Effects of piperonyl butoxide and β‐naphthoflavone on cytochrome P4501A expression and activity in Atlantic salmon (Salmo salar L.)

Abstract

AbstractThe effects of piperonyl butoxide (PBO) and β‐naphthoflavone (BNF) on cytochrome P4501A (CYP1A) expression and activity in juvenile Atlantic salmon (Salmo salar L.) with regard to time and temperature was investigated. The time exposure study was performed at 8 °C, and the results show that PBO, although acutely functioning as a CYP1A inhibitor, is able to induce CYP1A expression in salmon liver. Both PBO and BNF give highest induction of CYP1A mRNA 48 h after intraperitoneal injection (five‐ and 14‐fold, respectively). The mRNA levels induced by PBO and BNF were sustained during the 8 d of the experiment (four‐ and 11‐fold, respectively). The CYP1A protein content measured by enzyme‐linked immunosorbent assay demonstrated the highest induction by PBO 8 d after exposure (eightfold) and by BNF 4 d after exposure (11‐fold). Activity of CYP1A measured by ethoxyresorufin‐O‐deethylase (EROD) demonstrated inhibition after PBO treatment the first 24 h after exposure, followed by threefold induction from 48 h and to the end of the experiment (8 d). β‐Naphthoflavone strongly induced EROD activity, with the highest levels occurring 4 d after treatment (56‐fold) and 8 d after treatment (22‐fold). In the temperature study, the results demonstrated temperature compensation, as salmon acclimated to 7°C for 3 weeks had a significantly higher EROD activity than those acclimated to 11 and 15°C. This was not reflected in significantly higher levels of reduced nicotinamide adenine dinucleotide phosphate cytochrome c reductase activity or CYP1A protein. The inductive properties of PBO and BNF on CYP1A expression was also demonstrated in primary cultures of salmon hepatocytes.

━━━━━━━━━━━━━━━━━━━━

**Work to complete:** According to the abstract, at what temperature was the time exposure study carried out? None of the records are needed.

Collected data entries
━━━━━━━━━━━━━━━━━━━━

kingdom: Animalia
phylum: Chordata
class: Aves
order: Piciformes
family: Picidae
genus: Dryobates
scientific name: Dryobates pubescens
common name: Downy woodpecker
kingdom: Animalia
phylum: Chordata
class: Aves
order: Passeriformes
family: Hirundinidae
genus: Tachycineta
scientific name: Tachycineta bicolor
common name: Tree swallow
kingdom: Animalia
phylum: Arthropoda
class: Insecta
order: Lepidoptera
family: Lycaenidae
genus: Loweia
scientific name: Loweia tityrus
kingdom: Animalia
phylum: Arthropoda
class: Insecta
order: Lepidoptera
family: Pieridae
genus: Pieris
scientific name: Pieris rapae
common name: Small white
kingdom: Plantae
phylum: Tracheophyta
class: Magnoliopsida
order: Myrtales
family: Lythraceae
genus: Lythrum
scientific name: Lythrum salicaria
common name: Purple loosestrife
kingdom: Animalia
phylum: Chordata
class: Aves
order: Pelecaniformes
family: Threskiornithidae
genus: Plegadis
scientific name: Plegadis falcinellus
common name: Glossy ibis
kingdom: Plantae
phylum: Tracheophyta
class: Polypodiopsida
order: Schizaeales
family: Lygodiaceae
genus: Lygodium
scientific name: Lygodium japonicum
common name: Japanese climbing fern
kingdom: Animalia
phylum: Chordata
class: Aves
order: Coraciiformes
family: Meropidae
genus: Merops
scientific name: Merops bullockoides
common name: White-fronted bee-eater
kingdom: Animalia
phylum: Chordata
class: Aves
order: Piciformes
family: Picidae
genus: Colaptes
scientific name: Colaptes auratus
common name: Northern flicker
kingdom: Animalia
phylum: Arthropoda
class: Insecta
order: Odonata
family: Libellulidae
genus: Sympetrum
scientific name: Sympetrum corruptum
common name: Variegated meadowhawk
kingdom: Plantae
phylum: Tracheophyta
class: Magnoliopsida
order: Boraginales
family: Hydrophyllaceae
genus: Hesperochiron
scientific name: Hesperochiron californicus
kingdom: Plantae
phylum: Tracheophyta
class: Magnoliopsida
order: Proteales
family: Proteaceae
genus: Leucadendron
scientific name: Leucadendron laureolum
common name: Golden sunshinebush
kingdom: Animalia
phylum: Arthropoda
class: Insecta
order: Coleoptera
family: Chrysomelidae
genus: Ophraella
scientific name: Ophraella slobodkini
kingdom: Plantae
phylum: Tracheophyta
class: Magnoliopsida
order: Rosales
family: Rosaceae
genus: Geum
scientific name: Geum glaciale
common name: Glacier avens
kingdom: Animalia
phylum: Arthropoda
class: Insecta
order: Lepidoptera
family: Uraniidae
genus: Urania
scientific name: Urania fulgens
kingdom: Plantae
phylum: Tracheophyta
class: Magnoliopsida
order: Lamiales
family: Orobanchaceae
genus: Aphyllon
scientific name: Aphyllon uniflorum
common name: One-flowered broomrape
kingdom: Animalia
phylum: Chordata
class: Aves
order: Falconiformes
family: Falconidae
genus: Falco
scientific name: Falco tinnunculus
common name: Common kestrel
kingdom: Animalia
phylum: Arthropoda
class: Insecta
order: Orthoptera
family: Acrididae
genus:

━━━━━━━━━━━━━━━━━━━━

**Task response:** 8 °C